[Dataset records]

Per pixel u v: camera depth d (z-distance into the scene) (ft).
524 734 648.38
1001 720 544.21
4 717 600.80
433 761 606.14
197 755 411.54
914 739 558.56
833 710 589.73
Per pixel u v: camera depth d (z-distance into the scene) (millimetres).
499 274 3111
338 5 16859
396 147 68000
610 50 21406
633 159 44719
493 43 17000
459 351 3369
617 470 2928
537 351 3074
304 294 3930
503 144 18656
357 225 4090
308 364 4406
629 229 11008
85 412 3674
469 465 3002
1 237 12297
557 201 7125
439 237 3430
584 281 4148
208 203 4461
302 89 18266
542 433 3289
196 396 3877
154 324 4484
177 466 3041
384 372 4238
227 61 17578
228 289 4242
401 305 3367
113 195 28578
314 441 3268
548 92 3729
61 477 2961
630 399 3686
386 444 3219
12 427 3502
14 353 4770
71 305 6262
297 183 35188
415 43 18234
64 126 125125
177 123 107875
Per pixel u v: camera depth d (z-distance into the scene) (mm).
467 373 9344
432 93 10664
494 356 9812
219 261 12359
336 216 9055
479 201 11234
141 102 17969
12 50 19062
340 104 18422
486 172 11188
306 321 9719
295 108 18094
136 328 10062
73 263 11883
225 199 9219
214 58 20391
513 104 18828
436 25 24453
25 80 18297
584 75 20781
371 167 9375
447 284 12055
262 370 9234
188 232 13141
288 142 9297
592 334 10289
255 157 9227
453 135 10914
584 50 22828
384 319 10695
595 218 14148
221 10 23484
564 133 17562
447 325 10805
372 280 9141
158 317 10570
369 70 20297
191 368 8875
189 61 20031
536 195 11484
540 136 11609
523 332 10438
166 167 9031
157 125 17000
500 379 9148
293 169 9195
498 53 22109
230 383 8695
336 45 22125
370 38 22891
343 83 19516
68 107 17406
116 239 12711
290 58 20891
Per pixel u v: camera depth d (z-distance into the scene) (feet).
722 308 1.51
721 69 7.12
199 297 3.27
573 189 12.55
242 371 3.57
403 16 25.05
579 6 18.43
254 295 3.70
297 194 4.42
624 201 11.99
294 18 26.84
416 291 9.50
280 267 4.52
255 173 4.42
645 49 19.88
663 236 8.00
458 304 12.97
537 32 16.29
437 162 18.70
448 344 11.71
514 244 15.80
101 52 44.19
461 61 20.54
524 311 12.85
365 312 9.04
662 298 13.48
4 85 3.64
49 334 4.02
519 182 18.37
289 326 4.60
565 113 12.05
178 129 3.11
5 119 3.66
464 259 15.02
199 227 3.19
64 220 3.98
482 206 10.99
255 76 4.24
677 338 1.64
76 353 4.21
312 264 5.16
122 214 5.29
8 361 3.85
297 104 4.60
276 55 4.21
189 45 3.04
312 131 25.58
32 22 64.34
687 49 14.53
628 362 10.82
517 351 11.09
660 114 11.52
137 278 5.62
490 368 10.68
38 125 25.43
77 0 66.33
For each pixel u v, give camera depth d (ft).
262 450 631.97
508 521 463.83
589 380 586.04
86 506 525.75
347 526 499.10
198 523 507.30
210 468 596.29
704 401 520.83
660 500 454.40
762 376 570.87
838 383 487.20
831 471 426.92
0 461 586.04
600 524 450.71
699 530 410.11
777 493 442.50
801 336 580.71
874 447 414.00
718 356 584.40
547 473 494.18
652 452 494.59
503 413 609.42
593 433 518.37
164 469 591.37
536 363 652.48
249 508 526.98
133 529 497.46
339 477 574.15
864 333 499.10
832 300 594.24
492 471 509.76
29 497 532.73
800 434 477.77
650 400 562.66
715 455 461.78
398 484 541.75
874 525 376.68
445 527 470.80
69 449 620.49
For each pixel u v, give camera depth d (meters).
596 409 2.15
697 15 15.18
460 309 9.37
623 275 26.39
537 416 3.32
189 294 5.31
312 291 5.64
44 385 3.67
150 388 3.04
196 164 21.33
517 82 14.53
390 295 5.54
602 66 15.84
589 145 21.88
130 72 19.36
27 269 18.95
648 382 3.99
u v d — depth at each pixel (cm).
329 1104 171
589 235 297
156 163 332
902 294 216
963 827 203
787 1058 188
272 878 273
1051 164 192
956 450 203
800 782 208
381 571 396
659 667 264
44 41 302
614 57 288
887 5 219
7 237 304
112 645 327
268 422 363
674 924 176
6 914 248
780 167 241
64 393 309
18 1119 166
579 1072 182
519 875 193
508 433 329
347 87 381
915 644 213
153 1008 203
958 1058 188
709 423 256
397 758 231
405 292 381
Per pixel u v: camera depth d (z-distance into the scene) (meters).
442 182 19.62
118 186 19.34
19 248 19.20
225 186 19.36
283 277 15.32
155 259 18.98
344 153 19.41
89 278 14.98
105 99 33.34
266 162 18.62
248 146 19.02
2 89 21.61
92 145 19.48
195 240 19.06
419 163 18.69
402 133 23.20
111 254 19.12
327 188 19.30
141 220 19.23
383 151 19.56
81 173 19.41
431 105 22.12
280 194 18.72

[/Dataset records]

§ The task
When you reach the line containing "268 422 363" in the data above, retype it and each line after it through the final one, exactly as written.

§ Answer box
268 422 363
674 924 176
6 914 248
780 167 241
64 393 309
18 1119 166
579 1072 182
519 875 193
508 433 329
347 87 381
915 644 213
153 1008 203
958 1058 188
709 423 256
397 758 231
405 292 381
Per pixel u v: camera depth d (z-distance into the scene) (meters).
442 182 19.62
118 186 19.34
19 248 19.20
225 186 19.36
283 277 15.32
155 259 18.98
344 153 19.41
89 278 14.98
105 99 33.34
266 162 18.62
248 146 19.02
2 89 21.61
92 145 19.48
195 240 19.06
419 163 18.69
402 133 23.20
111 254 19.12
327 188 19.30
141 220 19.23
383 151 19.56
81 173 19.41
431 105 22.12
280 194 18.72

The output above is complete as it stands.